▸ **WHAT IS EXPECTED**
The required result is the exact run of lines beginning at the one containing "index tip: (148, 483)" and ending at the last line of the entries.

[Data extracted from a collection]
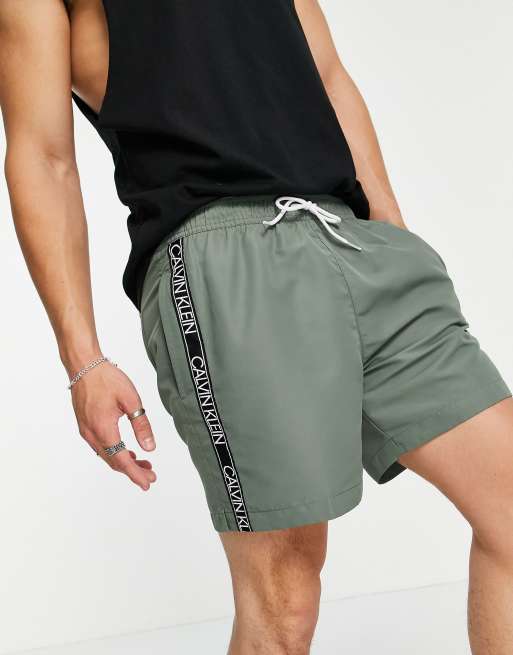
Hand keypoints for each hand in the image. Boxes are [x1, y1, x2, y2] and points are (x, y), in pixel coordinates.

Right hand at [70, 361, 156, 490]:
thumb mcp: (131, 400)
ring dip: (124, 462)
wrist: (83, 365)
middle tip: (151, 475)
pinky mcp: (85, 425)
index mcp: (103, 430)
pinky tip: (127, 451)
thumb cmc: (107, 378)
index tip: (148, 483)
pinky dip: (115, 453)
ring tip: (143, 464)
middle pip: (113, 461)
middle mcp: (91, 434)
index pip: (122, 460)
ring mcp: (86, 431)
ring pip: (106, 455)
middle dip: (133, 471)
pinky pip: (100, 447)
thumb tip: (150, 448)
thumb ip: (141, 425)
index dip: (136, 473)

▸ **COMPLETED EXERCISE**
index tip: (148, 483)
pinky dip: (115, 453)
ring tip: (143, 464)
middle pip: (113, 461)
middle mcp: (91, 434)
index pip: (122, 460)
ring mcp: (86, 431)
ring pip: (106, 455)
middle dip: (133, 471)
pinky pip: (100, 447)
thumb tip: (150, 448)
thumb ip: (141, 425)
index dip: (136, 473)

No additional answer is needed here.